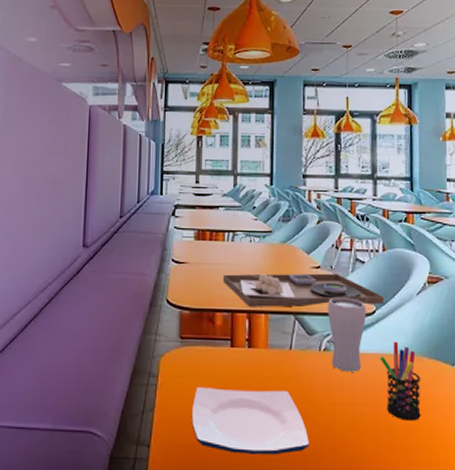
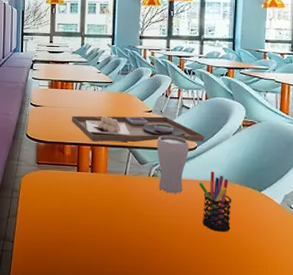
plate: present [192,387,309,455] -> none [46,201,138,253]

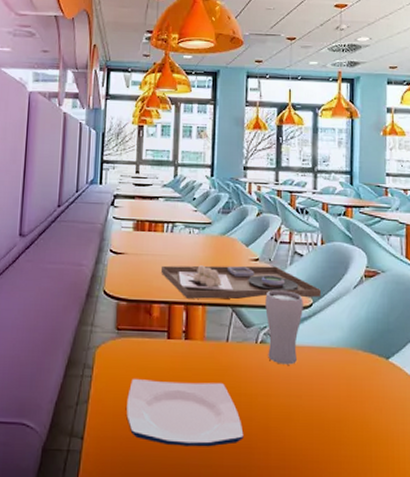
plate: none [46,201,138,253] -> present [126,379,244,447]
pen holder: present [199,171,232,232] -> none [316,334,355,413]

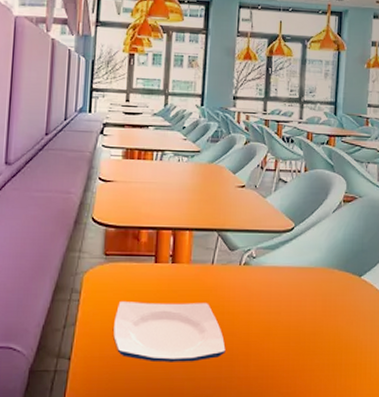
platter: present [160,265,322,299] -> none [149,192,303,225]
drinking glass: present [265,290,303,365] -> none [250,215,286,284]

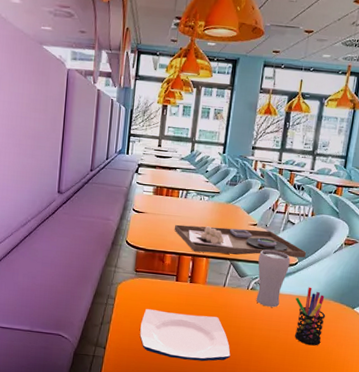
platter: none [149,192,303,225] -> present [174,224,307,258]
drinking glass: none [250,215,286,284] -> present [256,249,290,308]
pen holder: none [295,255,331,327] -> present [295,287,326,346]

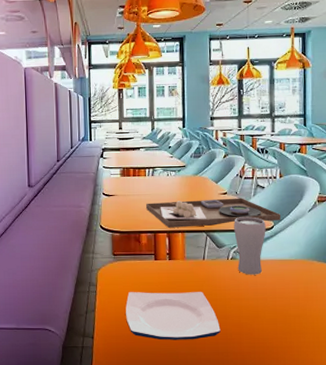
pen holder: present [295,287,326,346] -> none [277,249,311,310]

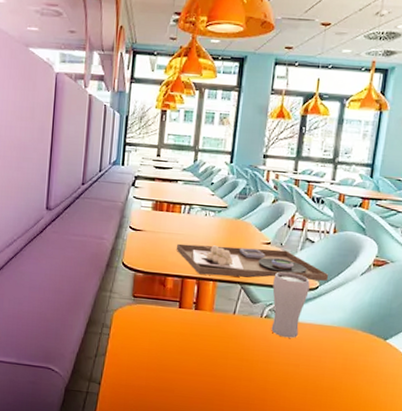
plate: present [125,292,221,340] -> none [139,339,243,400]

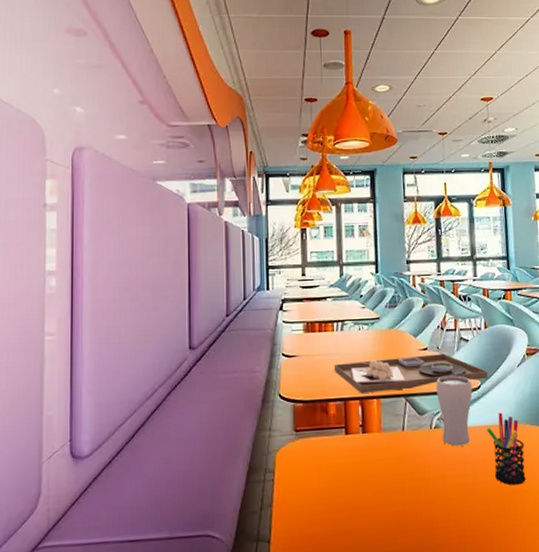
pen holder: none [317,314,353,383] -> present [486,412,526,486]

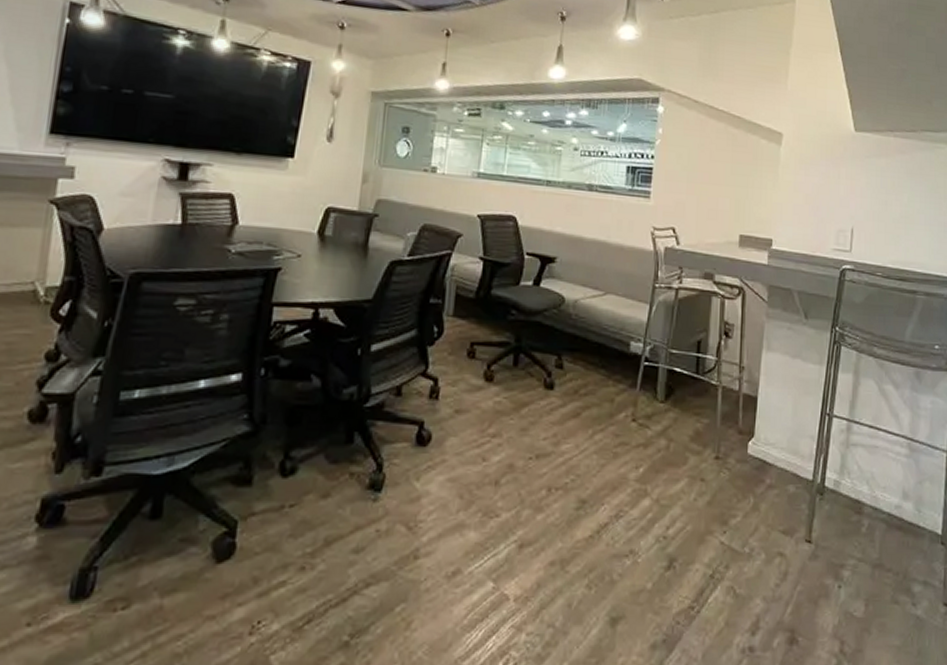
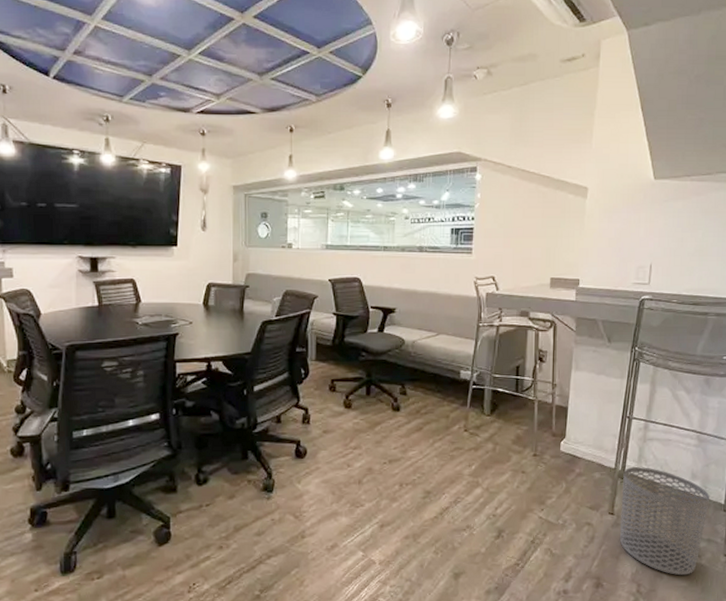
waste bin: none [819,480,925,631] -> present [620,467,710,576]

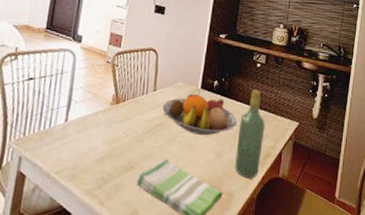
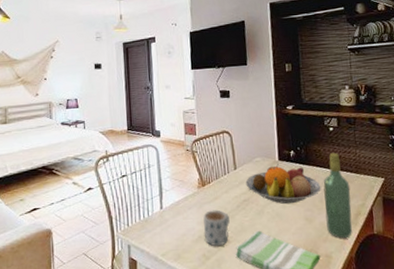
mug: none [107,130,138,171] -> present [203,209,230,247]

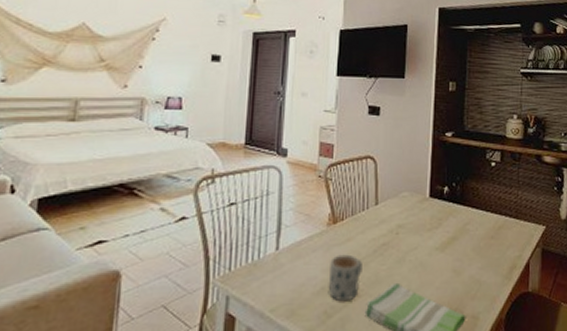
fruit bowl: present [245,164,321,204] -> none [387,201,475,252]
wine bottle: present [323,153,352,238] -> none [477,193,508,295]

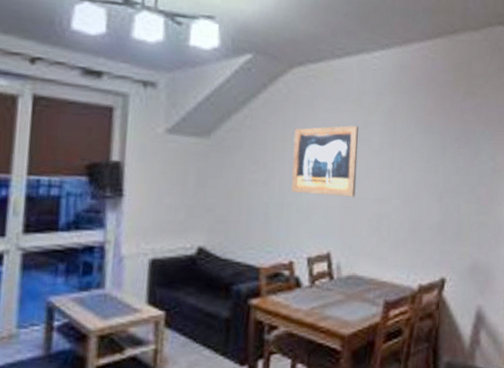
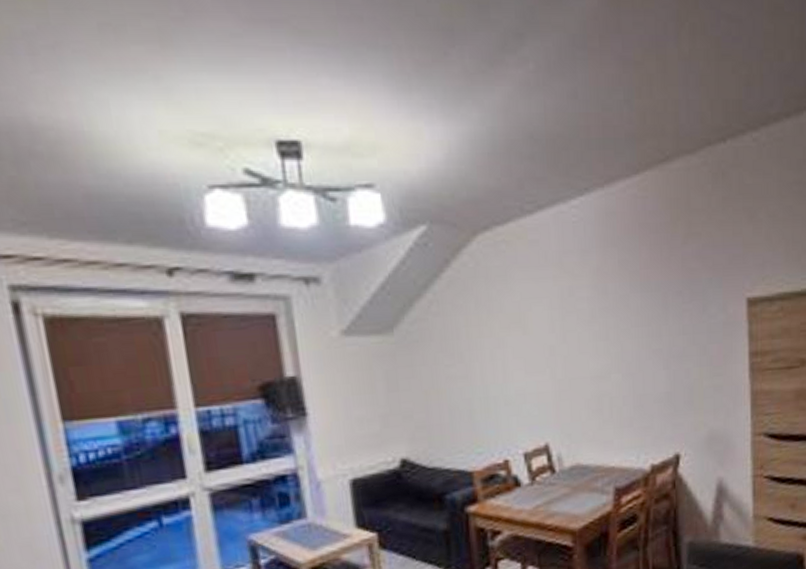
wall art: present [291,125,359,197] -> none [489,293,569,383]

(TASK OBJECTIVE) Each line of the records above must be repeated exactly, but no picture belongs in the copy.

(WRITTEN REPLY)
plate: present [192,387,309,455] -> none [46,201,138,253]

plate: none [46,201,138,253] -> present [126,379,244,447]
pen holder: present [199,171,232,232] -> none [316,334,355,413]

platter: present [160,265,322,299] -> none [149,192,303,225]
drinking glass: present [265,290,303,365] -> none [250,215,286,284]

platter: none [149,192,303,225] -> present [174,224,307,258]
drinking glass: none [250,215,286,284] -> present [256,249,290,308]
pen holder: none [295,255,331,327] -> present [295,287,326,346]

pen holder: present [295,287,326,346] -> none [277,249,311,310]

plate: present [125,292,221,340] -> none [139,339,243,400]

pen holder: none [317,314,353,383] -> present [486,412,526,486]

waste bin: none [819,480,925,631] -> present [620,467,710,576]

mug: none [107,130,138,171] -> present [203,209,230,247]

fruit bowl: present [245,164,321,204] -> none [387,201,475,252]
wine bottle: present [323,153,352,238] -> none [477,193,508,295]

wall art: present [291,125,359,197] -> none [489,293,569,383]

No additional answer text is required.